TASK TO CARRY OUT:
Your answer must be every line of the data that contains "highlight".

AVAILABLE RECORDS:
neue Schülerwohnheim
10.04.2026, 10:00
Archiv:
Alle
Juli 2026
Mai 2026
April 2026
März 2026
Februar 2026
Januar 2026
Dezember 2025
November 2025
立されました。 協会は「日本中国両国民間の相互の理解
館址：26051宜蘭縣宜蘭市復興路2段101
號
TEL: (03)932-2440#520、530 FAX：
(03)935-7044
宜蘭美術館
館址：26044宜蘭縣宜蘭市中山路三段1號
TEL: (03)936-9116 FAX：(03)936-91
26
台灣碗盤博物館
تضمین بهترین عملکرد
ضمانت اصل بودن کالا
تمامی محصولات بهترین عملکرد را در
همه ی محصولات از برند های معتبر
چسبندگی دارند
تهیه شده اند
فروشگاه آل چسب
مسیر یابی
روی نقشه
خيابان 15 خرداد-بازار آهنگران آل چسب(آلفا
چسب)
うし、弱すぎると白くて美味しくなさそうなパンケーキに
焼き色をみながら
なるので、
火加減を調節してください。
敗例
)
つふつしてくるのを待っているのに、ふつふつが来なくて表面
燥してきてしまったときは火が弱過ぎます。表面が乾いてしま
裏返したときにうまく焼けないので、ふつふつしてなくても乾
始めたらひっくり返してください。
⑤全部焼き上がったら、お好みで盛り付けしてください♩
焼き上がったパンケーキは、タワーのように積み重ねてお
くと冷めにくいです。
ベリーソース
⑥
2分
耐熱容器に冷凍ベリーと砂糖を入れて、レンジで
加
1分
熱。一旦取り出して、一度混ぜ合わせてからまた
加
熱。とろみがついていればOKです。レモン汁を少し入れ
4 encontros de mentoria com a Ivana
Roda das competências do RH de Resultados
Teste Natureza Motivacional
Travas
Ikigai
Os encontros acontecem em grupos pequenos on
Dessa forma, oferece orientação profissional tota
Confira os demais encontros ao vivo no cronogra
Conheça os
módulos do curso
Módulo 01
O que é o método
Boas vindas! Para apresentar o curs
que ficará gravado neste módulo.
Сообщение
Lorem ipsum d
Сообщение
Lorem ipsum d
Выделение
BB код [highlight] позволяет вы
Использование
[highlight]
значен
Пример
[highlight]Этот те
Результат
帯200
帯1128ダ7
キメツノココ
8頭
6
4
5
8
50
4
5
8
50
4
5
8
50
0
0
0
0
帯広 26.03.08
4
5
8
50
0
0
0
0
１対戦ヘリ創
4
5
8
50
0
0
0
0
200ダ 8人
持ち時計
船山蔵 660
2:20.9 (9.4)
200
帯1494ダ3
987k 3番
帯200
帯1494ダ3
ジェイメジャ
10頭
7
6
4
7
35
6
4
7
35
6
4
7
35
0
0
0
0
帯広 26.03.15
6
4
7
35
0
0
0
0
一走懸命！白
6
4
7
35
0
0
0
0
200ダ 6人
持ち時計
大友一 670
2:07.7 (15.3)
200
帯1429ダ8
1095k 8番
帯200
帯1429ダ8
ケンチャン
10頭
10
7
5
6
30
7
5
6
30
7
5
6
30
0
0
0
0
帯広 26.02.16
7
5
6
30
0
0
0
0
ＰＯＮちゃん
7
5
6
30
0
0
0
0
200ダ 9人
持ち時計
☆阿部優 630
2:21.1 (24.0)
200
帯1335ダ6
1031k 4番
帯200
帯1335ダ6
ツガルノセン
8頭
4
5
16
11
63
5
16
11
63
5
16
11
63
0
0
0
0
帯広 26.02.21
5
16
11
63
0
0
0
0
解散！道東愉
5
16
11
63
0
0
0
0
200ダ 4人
---
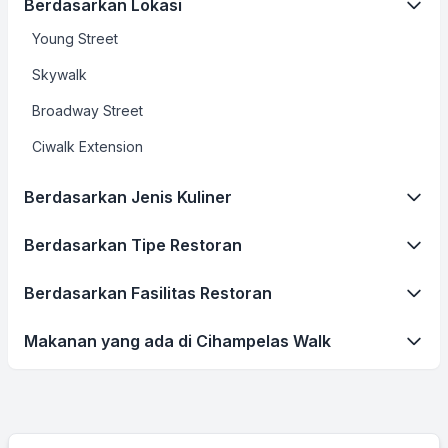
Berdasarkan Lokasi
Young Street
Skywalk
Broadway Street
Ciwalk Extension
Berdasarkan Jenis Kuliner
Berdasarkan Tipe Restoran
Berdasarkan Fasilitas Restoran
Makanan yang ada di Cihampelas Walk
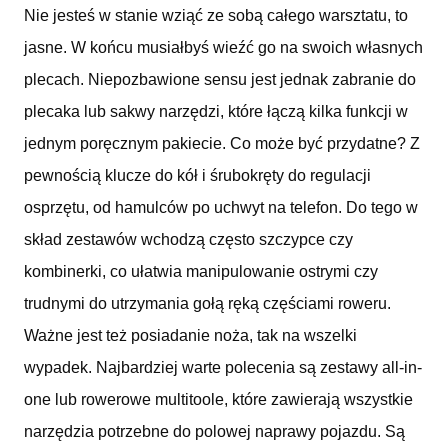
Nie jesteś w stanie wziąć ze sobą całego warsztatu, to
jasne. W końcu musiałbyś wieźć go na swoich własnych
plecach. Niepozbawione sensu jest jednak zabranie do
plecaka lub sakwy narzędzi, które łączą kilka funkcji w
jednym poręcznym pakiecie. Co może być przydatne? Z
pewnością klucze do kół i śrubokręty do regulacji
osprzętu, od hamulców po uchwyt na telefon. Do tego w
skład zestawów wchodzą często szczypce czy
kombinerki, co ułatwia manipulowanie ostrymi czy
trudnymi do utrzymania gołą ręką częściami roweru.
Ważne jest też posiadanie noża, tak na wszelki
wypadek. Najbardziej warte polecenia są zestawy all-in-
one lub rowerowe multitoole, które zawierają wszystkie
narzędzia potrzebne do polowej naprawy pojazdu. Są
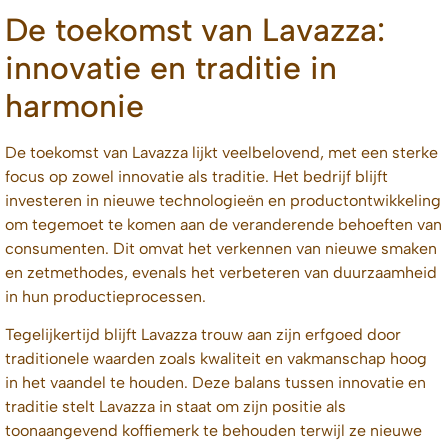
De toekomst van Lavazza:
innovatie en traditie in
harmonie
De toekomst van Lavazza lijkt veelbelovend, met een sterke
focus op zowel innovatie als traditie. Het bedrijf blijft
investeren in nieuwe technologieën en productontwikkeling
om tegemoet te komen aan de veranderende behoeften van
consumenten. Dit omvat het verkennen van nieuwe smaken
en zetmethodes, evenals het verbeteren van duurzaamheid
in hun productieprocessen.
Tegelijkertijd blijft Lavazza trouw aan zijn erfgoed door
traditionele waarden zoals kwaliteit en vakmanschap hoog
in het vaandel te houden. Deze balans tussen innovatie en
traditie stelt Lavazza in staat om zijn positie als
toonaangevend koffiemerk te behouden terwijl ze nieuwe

YOUR RESPONSE:
BB код [highlight] позволяет вы
[highlight]
[highlight]Этот те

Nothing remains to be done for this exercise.